Let $\mathfrak{g}$ be a semisimple lie algebra. Let $\alpha_1,.., \alpha_n$ form a simple root system, and let the corresponding system of fundamental weights be $\lambda_1,..,\lambda_n$. I have been told that $\frac{1}{2} \sum_{\alpha \in \Delta^+} \alpha = \lambda_1 + … + \lambda_n$.
However, I have difficulty in seeing why this can be true. For example, in the sl(3) case, the positive roots are $e_1 – e_2, e_2 – e_3, e_1 – e_3$, where $e_i \in \mathfrak{h}^*$ is the functional which pulls out the $i$'th diagonal element. $\frac{1}{2} \sum_{\alpha \in \Delta^+} \alpha = e_1 – e_3$. However, in this case, if we take the simple root system $\alpha_1 = e_1 – e_2, \alpha_2 = e_2 – e_3$, then $\lambda_i = e_1 + .. + e_i$, and so $\lambda_1 + \lambda_2 = 2e_1 + e_2$. Where does my reasoning go wrong in the sl(3) case?

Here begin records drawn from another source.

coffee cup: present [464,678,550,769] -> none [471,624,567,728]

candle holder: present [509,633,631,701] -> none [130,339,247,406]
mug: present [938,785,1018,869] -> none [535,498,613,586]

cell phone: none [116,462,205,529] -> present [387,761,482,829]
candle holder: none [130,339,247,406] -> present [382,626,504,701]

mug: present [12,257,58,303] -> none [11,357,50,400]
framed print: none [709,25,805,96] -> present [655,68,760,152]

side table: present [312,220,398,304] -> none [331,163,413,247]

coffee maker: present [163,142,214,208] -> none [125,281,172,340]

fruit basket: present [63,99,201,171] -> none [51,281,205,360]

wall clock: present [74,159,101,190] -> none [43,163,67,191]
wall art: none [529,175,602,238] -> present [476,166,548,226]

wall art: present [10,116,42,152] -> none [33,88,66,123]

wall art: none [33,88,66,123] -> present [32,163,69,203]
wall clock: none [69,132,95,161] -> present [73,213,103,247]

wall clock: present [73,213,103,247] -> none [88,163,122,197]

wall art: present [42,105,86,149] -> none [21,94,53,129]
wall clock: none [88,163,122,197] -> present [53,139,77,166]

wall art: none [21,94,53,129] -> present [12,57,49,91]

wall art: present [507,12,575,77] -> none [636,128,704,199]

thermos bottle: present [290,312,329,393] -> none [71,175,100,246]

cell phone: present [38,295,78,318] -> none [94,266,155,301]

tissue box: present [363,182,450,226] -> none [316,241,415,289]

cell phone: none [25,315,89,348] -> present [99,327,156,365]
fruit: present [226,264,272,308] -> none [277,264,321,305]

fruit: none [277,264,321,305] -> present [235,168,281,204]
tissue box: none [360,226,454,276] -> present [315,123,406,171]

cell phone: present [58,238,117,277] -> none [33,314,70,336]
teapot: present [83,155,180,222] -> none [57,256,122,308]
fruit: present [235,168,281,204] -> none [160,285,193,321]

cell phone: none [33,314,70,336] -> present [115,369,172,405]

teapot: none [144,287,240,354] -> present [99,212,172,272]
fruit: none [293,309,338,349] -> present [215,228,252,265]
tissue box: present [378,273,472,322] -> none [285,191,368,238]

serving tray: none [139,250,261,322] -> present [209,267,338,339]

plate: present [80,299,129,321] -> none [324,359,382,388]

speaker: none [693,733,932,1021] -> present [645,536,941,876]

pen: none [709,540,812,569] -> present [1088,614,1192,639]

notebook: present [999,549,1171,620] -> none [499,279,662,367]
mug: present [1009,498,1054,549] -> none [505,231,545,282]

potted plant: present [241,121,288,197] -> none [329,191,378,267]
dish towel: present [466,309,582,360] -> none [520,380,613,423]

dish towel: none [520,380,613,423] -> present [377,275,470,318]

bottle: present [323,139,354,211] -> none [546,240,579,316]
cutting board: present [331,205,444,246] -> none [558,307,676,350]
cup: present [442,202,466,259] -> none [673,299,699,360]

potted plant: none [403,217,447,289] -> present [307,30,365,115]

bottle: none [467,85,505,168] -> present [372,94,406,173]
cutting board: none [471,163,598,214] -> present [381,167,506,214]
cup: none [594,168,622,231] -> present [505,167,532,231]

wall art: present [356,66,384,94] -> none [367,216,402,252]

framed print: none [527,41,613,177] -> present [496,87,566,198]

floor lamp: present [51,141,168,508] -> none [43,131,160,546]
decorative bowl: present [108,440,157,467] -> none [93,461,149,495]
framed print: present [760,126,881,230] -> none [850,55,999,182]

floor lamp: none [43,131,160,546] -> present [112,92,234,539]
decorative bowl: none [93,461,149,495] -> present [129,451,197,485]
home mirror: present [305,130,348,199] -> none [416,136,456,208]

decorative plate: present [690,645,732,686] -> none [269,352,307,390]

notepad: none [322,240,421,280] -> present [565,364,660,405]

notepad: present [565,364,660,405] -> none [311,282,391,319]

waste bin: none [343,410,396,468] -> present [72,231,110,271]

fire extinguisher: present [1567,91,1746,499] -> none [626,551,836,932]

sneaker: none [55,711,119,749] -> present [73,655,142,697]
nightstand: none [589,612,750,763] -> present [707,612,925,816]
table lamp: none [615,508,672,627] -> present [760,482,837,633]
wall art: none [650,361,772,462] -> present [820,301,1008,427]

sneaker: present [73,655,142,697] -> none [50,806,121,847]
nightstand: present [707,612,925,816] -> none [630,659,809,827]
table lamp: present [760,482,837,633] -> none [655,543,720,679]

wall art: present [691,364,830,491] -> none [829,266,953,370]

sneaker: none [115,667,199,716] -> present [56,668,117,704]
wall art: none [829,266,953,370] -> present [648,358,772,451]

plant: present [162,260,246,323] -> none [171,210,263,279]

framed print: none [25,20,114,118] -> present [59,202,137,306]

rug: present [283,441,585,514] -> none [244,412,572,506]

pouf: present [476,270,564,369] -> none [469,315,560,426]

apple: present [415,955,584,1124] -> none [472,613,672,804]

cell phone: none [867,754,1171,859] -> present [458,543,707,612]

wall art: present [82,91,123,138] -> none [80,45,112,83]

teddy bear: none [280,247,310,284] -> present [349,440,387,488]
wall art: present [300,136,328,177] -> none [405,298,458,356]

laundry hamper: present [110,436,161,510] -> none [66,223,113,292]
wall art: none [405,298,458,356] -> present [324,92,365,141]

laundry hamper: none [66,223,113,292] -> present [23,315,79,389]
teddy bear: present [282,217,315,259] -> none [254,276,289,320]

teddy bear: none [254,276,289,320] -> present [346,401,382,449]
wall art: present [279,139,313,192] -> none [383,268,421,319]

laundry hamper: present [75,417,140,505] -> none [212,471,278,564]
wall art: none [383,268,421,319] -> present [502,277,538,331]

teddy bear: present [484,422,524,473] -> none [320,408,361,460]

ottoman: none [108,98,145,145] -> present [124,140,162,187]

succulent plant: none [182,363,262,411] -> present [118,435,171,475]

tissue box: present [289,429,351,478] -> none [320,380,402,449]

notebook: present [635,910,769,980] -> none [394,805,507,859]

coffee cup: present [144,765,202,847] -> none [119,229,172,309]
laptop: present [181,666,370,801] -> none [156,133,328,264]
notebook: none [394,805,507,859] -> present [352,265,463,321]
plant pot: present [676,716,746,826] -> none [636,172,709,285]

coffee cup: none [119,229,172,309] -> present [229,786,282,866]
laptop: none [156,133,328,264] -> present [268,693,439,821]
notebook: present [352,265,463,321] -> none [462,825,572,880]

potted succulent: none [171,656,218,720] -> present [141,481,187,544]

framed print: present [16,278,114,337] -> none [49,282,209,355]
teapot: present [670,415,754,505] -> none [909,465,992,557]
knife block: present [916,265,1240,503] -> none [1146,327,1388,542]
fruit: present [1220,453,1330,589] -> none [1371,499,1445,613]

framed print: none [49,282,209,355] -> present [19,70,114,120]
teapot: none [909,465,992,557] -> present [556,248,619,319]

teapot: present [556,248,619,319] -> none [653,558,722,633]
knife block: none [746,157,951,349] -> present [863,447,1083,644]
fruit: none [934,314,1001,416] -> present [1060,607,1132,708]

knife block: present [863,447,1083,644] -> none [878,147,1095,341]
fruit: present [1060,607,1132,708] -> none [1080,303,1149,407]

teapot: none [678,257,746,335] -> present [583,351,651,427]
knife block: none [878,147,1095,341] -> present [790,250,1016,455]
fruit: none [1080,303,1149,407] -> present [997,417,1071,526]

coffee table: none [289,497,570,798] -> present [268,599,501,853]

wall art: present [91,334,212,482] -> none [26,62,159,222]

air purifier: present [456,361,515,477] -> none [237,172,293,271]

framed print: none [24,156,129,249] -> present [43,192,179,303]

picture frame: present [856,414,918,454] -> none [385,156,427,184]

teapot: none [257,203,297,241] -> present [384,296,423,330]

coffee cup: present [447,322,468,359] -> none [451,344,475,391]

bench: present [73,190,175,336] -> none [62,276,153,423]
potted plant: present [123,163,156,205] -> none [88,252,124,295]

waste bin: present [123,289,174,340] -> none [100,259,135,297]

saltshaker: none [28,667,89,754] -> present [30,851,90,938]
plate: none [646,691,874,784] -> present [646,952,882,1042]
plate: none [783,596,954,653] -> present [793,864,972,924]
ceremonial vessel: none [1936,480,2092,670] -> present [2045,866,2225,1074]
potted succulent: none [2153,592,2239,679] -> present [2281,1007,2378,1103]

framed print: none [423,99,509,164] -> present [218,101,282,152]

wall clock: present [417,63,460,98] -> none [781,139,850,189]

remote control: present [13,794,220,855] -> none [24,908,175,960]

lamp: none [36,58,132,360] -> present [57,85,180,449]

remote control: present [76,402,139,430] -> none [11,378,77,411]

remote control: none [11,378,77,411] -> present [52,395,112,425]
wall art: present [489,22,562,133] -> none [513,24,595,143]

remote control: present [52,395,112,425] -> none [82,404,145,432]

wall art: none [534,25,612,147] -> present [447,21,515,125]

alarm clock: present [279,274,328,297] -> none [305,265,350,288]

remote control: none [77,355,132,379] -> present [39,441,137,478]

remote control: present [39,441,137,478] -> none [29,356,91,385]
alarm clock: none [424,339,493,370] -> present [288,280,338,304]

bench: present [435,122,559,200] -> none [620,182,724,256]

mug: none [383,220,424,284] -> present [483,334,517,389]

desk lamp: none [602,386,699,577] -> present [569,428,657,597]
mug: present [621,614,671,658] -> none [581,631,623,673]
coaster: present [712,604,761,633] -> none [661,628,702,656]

And why is it true that the sum of fundamental weights is equal to half the sum of positive roots?
Best Answer
Nothing is wrong with your reasoning for sl(3). Remember that in sl(3), there is the additional relation $e_1 + e_2 + e_3 = 0$, because the trace of a matrix in sl(3) is 0. So $e_1 - e_3 = 2e_1 + e_2$.